Thursday, 2 October 2014
The Full Federal Court of Australia in its very recent judgement in the matter of Yvonne D'Arcy and Myriad Genetics has catapulted gene patents once more onto the political agenda since it is now clear, despite the lodgement of an appeal to the High Court, that this issue can only be definitively resolved through legislation to amend the Patents Act. This decision is the reverse of the virtually identical case against Myriad in the US, where the US Supreme Court found in a unanimous nine-zero decision last year that human genes, whether isolated or not, are products of nature and as such are not patentable subject matter.
The US Supreme Court's unanimous judgements in both the Myriad case and a prior case of Mayo and Prometheus supported the decision by the US government to overturn three decades of US patent policy. This decision means that genetic materials isolated from the human body should never have been patented, in the same way that coal extracted from the earth and cotton fibres extracted from cotton seeds could never be. The Full Federal Court ignored this concern, arguing instead:
This case is not about the wisdom of the patent system.
… … …
It is not about whether, for policy or moral or social reasons, patents for gene sequences should be excluded from patentability.
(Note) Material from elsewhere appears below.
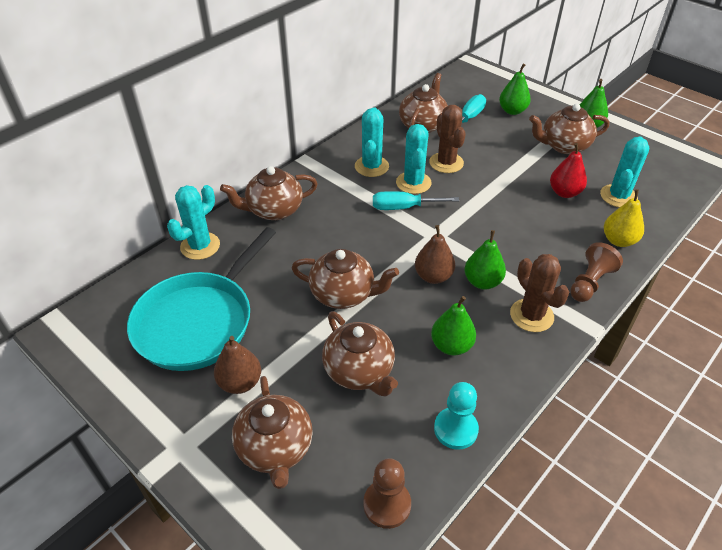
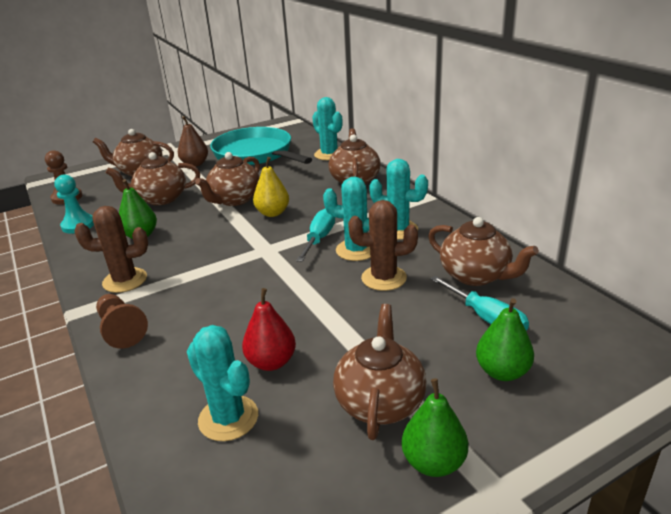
camera: 110 degrees right, 15 degrees down
brown pear [415,225,455,284] -> none
green pear [464,230,506,290] -> none
yellow pear [604,189,644,247] -> yellow pear moved to [253,157,289,217]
That abrogation of responsibility was, respectfully, a mistake the US Supreme Court did not make.
Patents over human DNA, a material that no-one invented, would, as the US justices warn, 'impede the flow of information that might permit, indeed, spur, invention'. Americans are now free to use DNA to develop new products, while Australians are not. Which is the more desirable policy outcome? Both the US and Australian patent systems share a common ancestry going back hundreds of years with the objective of encouraging and rewarding inventions, not discoveries. Knowing which genetic mutations are linked to breast cancer is a discovery; and isolating those genetic mutations is not an invention.
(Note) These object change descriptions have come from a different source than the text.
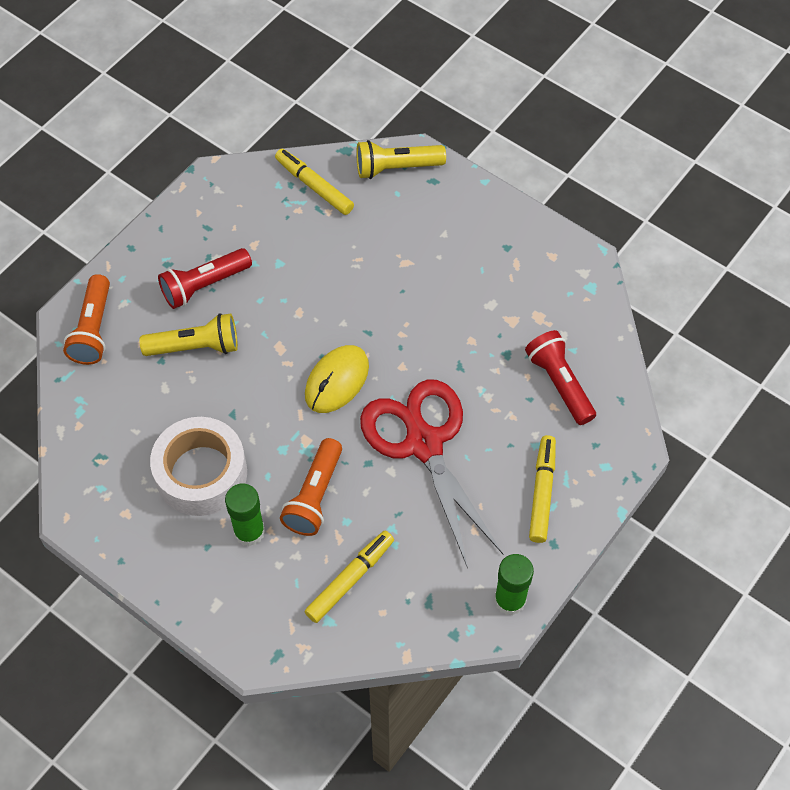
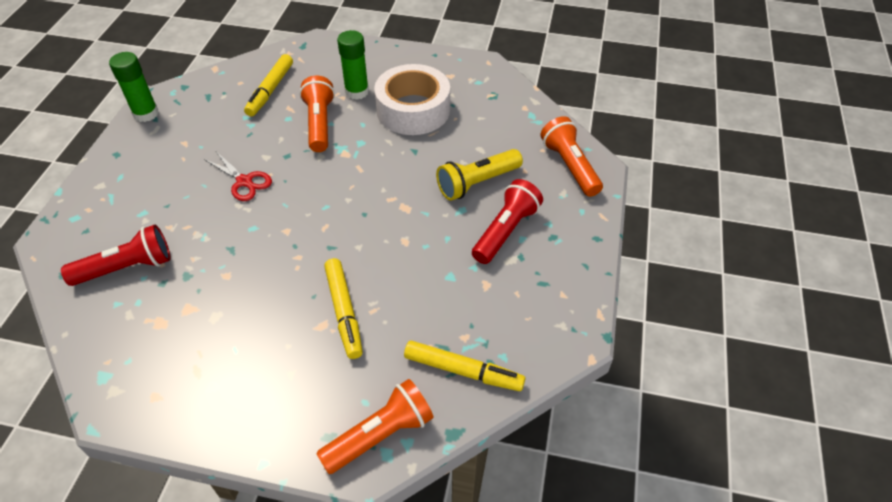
camera: 155 degrees right, 10 degrees down
yellow mouse [305,345,369,413] -> none
yellow flashlight [356,140,446,179] -> orange flashlight [316,379,434,474]
red scissors [360,380,503,568] -> red scissors [204,152,272,201], size x0.45
red flashlight [525,330,596,425] -> red flashlight turned 60 degrees counterclockwise [61,225,171,286]
yellow marker [529,435,556,543] -> yellow marker moved to [324,258,363,359]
It often comes as an unwelcome surprise to Australians to learn that at present anyone can patent human genes, with the result that no-one else, including scientists, medical researchers or doctors carrying out tests, can access those genes without obtaining an expensive licence from the patent holder. People often ask how it is even possible for a corporation to have received a patent over a gene when no-one invented our genes, not even the defective cancer-causing ones; when genes are clearly a product of nature.
The companies holding gene patents argue that by removing a gene from the body that is, by isolating it, by putting it in a test tube—they have invented it. IP Australia, which has been granting these patents for the last two decades, agrees with this, and on 5 September the Australian Federal Court too agreed with this proposition, finding that Myriad's isolation of the human genes linked to breast and ovarian cancer is an invention under Australian patent law.
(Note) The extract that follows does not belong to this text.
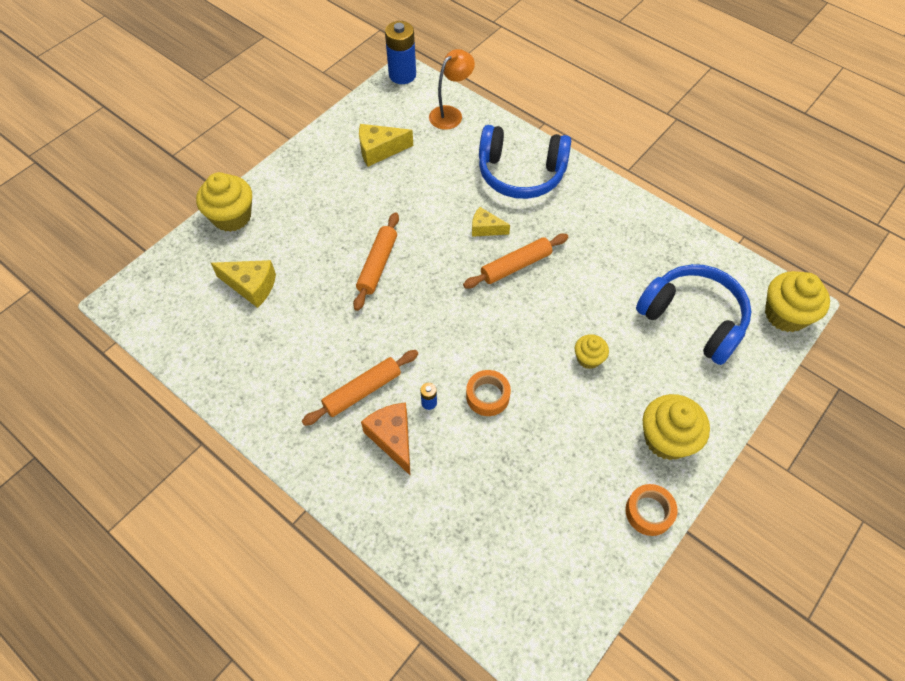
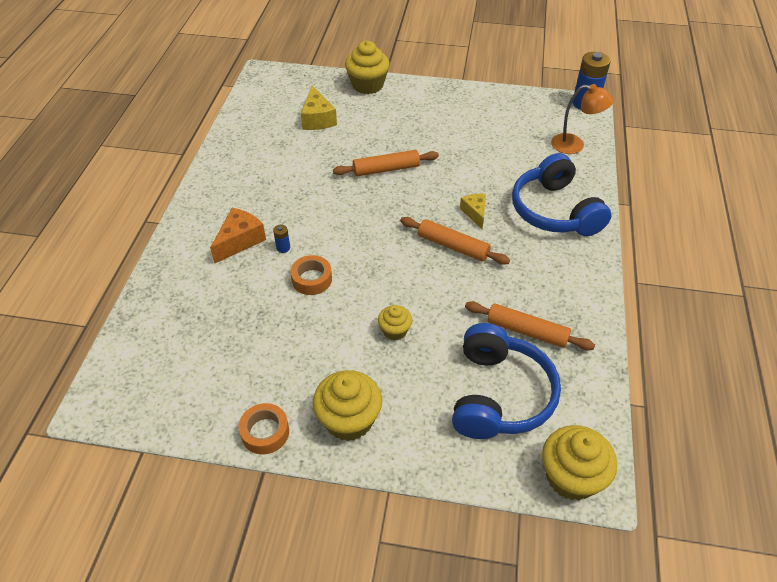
camera: 60 degrees right, 10 degrees down
orange rolling pin [302,350,418,426] -> orange rolling pin moved to [465,301,595,350]
yellow cheese [359,124,413,167] -> none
It is true that in 2004 the Australian Law Reform Commission considered these issues without calling for legislative reform regarding gene patents, but it did so largely in the view that the international position on the law was that isolated genes could be patented. That conclusion has turned out to be wrong in view of the US Supreme Court's decision.
It is salient to mention that, when the Senate Constitutional and Legal Affairs Committee considered the Patent Amendment (Human Genes and Biological Materials) Bill 2010 and recommended that it not proceed, the majority report was particularly concerned that the scope of the proposed change covered all biological material rather than just genetic material. Since then the US Supreme Court has definitely ruled that that distinction makes no difference. Any biological material extracted from nature, whether it be bacteria or a human genetic mutation linked to breast cancer, cannot be patented if it is 'not markedly different to anything found in nature'. Merely isolating or purifying biological materials is not enough to make them eligible for a patent monopoly under US patent law.
During the hearing of the case, US Supreme Court Justice Sotomayor noted that she could bake a chocolate chip cookie from natural ingredients—salt, flour, eggs and butter—and that, if she combusted those ingredients in a totally new way, she could get a patent on that. But she could not imagine getting a patent on the basic items of salt, flour and eggs simply because she'd created a new use or a new product from those ingredients.
Similarly, there is no objection to patents being granted over inventions such as medicines, vaccines, therapies and new methods for diagnosis that use genetic materials in them. The objection is to the patenting of the underlying genetic materials themselves because (a) no-one invented these materials—they are products of nature—and (b) the patents prevent others accessing fundamental genetic information needed to diagnose disease and develop new health treatments.
Neither the ALRC nor the parliamentary committee had the advantage of the recent US Supreme Court decision. Unfortunately, because of the full Federal Court decision, that difficult task remains before us. As I have done consistently, I will continue to argue for the Australian parliament and government to resolve this issue in favour of our common ownership and access to what at the end of the day should be the private property of no-one and everyone. This requires a simple amendment to the Patents Act.